The last film I saw was Avatar. In case you've heard of it.
So this is Mr. Cameron flaunting his prowess in spending lots of money on making a fairly mediocre film that manages to gross a fairly ridiculous amount, which is then usually used to fund his next, ever-so-slightly more ambitious project. After twenty years of this practice and a lot of time off spent being underwater and getting old, Cameron has come up with Avatar: now rated by Time magazine as the most ridiculously expensive thing in the world ever (paraphrased) and the absolute highest grossing movie about giant blue aliens with pointy sticks ever (also paraphrased. Expect me to use brackets a lot in this review.)
The reason it has, so far (It's still in the cinemas isn't it? How long has it been?), way passed the $1 billion mark is probably because 3D tickets are so f*cking expensive. You'd think gimmicky technology that started in the 50s (Don't tell Cameron that, "I'm doing everything in 3D now" he tells a journalist in 2003) would ease its way a bit more in to the mainstream by now. But no, I ended up settling for the normal ticket, begrudgingly as it was the one thing about the film that excited me.
Let's quickly now dash over the ugly little patch of slushy ice that is the story.
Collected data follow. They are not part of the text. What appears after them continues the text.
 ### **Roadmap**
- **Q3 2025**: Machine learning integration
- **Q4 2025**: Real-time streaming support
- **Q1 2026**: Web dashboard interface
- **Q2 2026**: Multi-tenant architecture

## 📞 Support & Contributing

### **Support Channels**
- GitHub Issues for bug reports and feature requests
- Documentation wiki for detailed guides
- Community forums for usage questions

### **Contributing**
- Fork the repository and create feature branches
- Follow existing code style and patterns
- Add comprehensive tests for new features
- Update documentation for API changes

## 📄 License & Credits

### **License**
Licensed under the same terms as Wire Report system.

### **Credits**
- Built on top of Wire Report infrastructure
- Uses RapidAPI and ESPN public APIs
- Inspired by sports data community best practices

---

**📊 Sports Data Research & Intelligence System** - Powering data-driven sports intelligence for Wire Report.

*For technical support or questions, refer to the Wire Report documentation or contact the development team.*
So there's this crippled marine called Jake Sully (yes that is a fairly masculine action hero name isn't it?) who is sent to a nice planet called Pandora that is made entirely out of CGI. But of course we don't expect anything disastrous to happen on a planet called Pandora do we? Of course not. Jake Sully spends a lot of the time narrating the action in a voiceover which seems somewhat unnecessary as there's also segments of the film where crippled Jake narrates the action on whatever the extraterrestrial future military version of Skype is, and this fulfills the same basic narrative function. Anyway he plays puppet with on of the aforementioned giant blue aliens that bare a striking resemblance to the martians from Futurama.
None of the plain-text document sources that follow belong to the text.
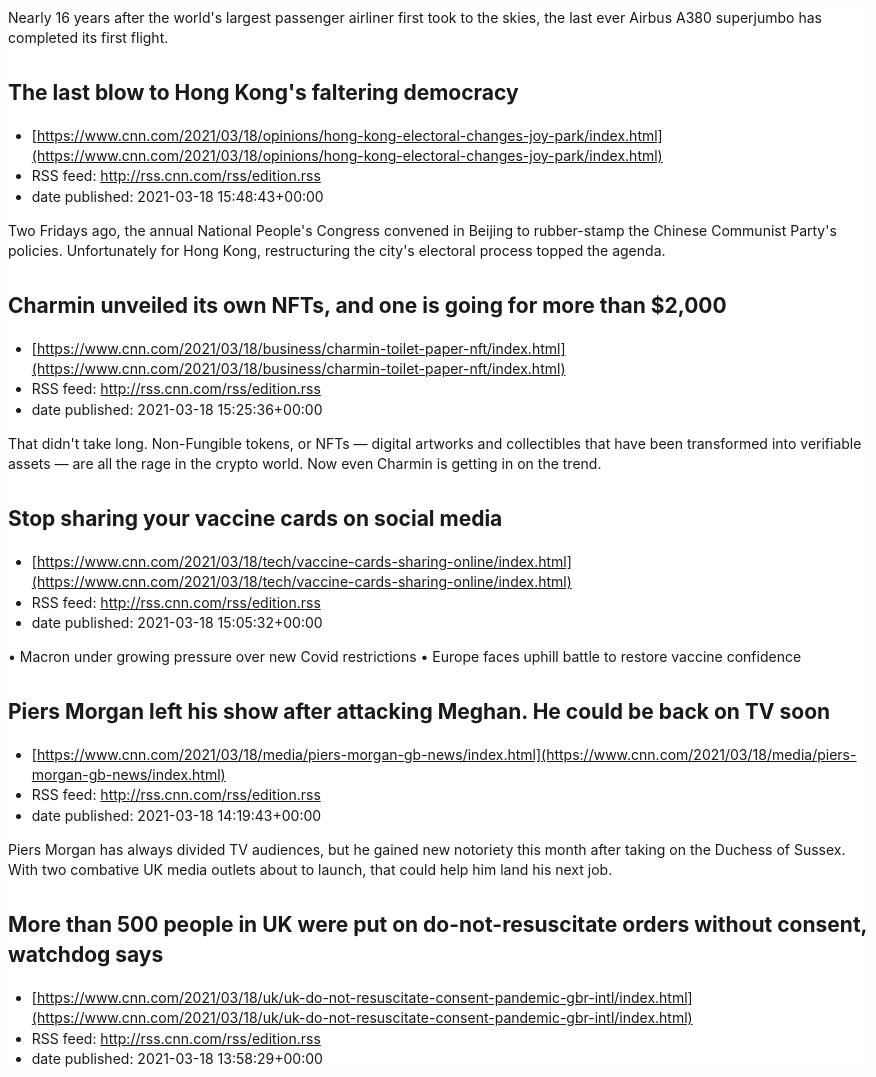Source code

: Nearly 16 years after the world's largest passenger airliner first took to the skies, the last ever Airbus A380 superjumbo has completed its first flight.

## The last blow to Hong Kong's faltering democracy
 - [https://www.cnn.com/2021/03/18/opinions/hong-kong-electoral-changes-joy-park/index.html](https://www.cnn.com/2021/03/18/opinions/hong-kong-electoral-changes-joy-park/index.html)
 - RSS feed: http://rss.cnn.com/rss/edition.rss
 - date published: 2021-03-18 15:48:43+00:00

Two Fridays ago, the annual National People's Congress convened in Beijing to rubber-stamp the Chinese Communist Party's policies. Unfortunately for Hong Kong, restructuring the city's electoral process topped the agenda.

## Charmin unveiled its own NFTs, and one is going for more than $2,000
 - [https://www.cnn.com/2021/03/18/business/charmin-toilet-paper-nft/index.html](https://www.cnn.com/2021/03/18/business/charmin-toilet-paper-nft/index.html)
 - RSS feed: http://rss.cnn.com/rss/edition.rss
 - date published: 2021-03-18 15:25:36+00:00

That didn't take long. Non-Fungible tokens, or NFTs — digital artworks and collectibles that have been transformed into verifiable assets — are all the rage in the crypto world. Now even Charmin is getting in on the trend.

## Stop sharing your vaccine cards on social media
 - [https://www.cnn.com/2021/03/18/tech/vaccine-cards-sharing-online/index.html](https://www.cnn.com/2021/03/18/tech/vaccine-cards-sharing-online/index.html)
 - RSS feed: http://rss.cnn.com/rss/edition.rss
 - date published: 2021-03-18 15:05:32+00:00

• Macron under growing pressure over new Covid restrictions
• Europe faces uphill battle to restore vaccine confidence

## Piers Morgan left his show after attacking Meghan. He could be back on TV soon
 - [https://www.cnn.com/2021/03/18/media/piers-morgan-gb-news/index.html](https://www.cnn.com/2021/03/18/media/piers-morgan-gb-news/index.html)
 - RSS feed: http://rss.cnn.com/rss/edition.rss
 - date published: 2021-03-18 14:19:43+00:00

Piers Morgan has always divided TV audiences, but he gained new notoriety this month after taking on the Duchess of Sussex. With two combative UK media outlets about to launch, that could help him land his next job.

## More than 500 people in UK were put on do-not-resuscitate orders without consent, watchdog says
 - [https://www.cnn.com/2021/03/18/uk/uk-do-not-resuscitate-consent-pandemic-gbr-intl/index.html](https://www.cnn.com/2021/03/18/uk/uk-do-not-resuscitate-consent-pandemic-gbr-intl/index.html)
 - RSS feed: http://rss.cnn.com/rss/edition.rss
 - date published: 2021-03-18 13:58:29+00:00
There are other scenes where the simularities are definately there but Google Images can only do so much.
Meanwhile Sigourney Weaver also plays puppet alongside Jake with an alien that looks shockingly like Sigourney Weaver. Weird. So on a mission to a, err, well he's on an undercover mission that has something to do with the blue guys even though the marine folks plan to blow them all the way to Tatooine anyway for some kind of precious natural resource hidden under a magic tree. But Jake's an idiot and he gets seperated from creepy blue Sigourney Weaver and falls straight in to the hands of the blue apache folk's tribe. They don't seem to mind that he speaks in Italian American English and they soon take him as one of their own. After the training montage.
A training montage ensues.
So as we see from the training montage, loveable idiot Jakesully is now an honorary blue wierdo. But oh noes, something disastrous happens. Who'd have thought it? Honorary blue weirdo Jakesully falls in love with the sexy blue weirdo Neytiri. Which is kind of creepy. And the marines plan to blow up the blue guys magic tree with spaceships that are only occasionally resistant to fucking bows and arrows. Anyway yaddayaddayadda, explosions, kickass exoskeletons from the third Matrix film, man with scar becomes bad guy. I won't spoil it all.
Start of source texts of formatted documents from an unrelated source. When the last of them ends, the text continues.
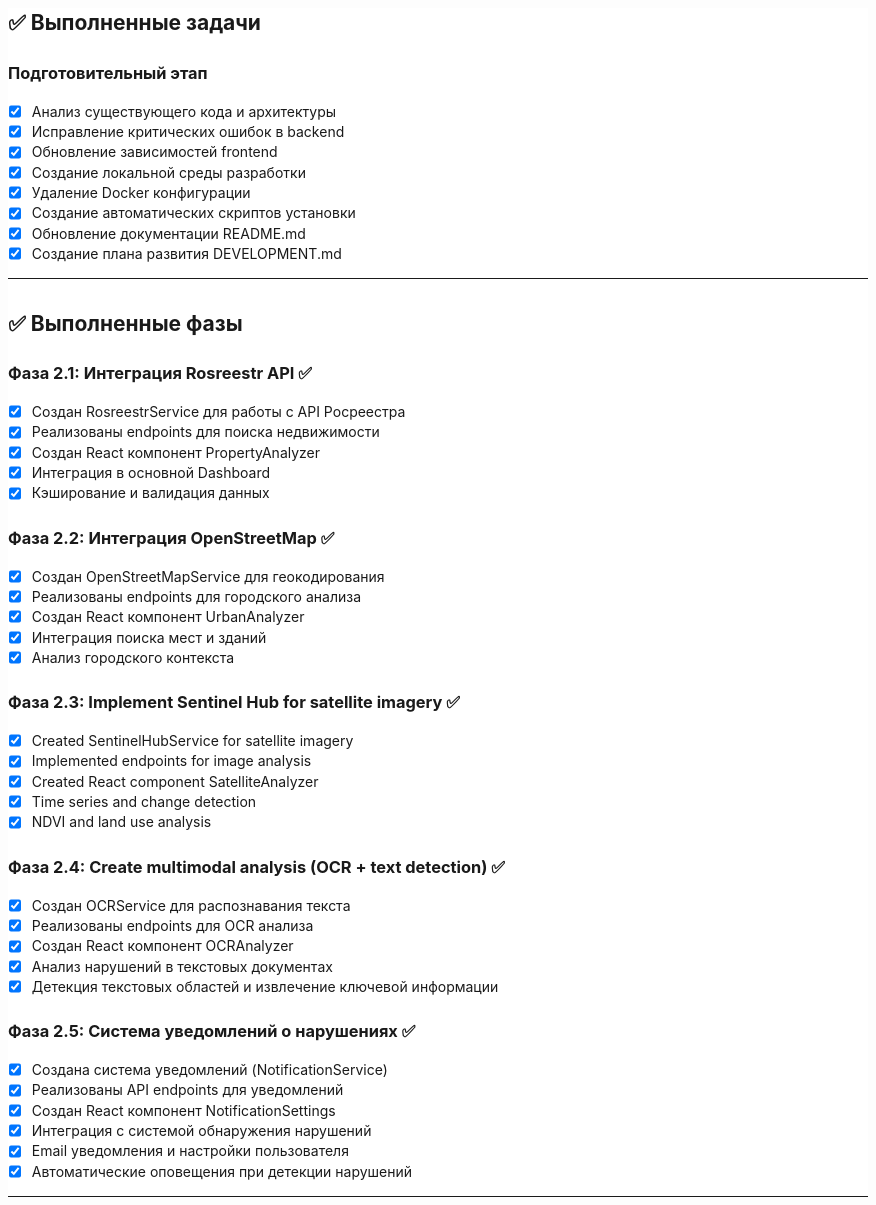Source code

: 
## ✅ Выполненные задачи

### **Подготовительный этап**
- [x] Анализ существующего кода и архитектуры
- [x] Исправление критических ошибок в backend
- [x] Обновление зависимостей frontend
- [x] Создание локальной среды разработки
- [x] Удаление Docker конфигурации
- [x] Создание автоматических скриптов установки
- [x] Обновление документации README.md
- [x] Создание плана развития DEVELOPMENT.md

---

## ✅ Выполненные фазы

### **Фаза 2.1: Интеграция Rosreestr API** ✅
- [x] Создан RosreestrService для работы с API Росреестра
- [x] Реализованы endpoints для поиска недвижимости
- [x] Создан React компонент PropertyAnalyzer
- [x] Интеграция в основной Dashboard
- [x] Кэширование и валидация данных

### **Фаза 2.2: Интеграция OpenStreetMap** ✅
- [x] Создан OpenStreetMapService для геокодирования
- [x] Реализованы endpoints для городского анализа
- [x] Создан React компонент UrbanAnalyzer
- [x] Интеграция поиска мест и зданий
- [x] Анализ городского контекста

### **Фаза 2.3: Implement Sentinel Hub for satellite imagery** ✅
- [x] Created SentinelHubService for satellite imagery
- [x] Implemented endpoints for image analysis
- [x] Created React component SatelliteAnalyzer
- [x] Time series and change detection
- [x] NDVI and land use analysis

### **Фаза 2.4: Create multimodal analysis (OCR + text detection)** ✅
- [x] Создан OCRService для распознавания текста
- [x] Реализованы endpoints для OCR анализа
- [x] Создан React компонент OCRAnalyzer
- [x] Анализ нарушений в текстовых документах
- [x] Детекция текстовых областей и извлечение ключевой информации

### **Фаза 2.5: Система уведомлений о нарушениях** ✅
- [x] Создана система уведомлений (NotificationService)
- [x] Реализованы API endpoints для уведомлений
- [x] Создан React компонент NotificationSettings
- [x] Интеграция с системой обнаружения нарушений
- [x] Email уведомления и настройки пользователя
- [x] Автоматические оповещения при детекции нарушений

---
Avatar is what idiots call 'a popcorn movie' and what pretentious idiots call 'a breathtakingly intense and visceral experience'. I thought it was a bit of fun. There's plenty of great action sequences and technical magicianry to keep you entertained, or if you're a grouchy sod like me you'll start thinking about the financial crisis and find the film as incongruously mocking as the Piers Morgan programmes 'Gawping at Foreign People Who Have Way Too Much Money Than They Really Need.' -which I suppose is mildly better than most celebrities option for a limited series of 'Tutting at Foreign People Who Have Bugger All.' Back to the film, wasn't 2007's
300 just as visually pleasing a skull-crushing action movie, if lacking in characters and narrative, and for hundreds of thousands of dollars less? Maybe I'm just being cynical again. Anyway, I'll leave you there. You might find more of these pretentious rants in the future if I don't have anything else to blog about.
So rating. I'm giving Avatar a genorous three out of five Arnies for reasons you probably already guessed.
And why I'm rating with Arnies? Because I can.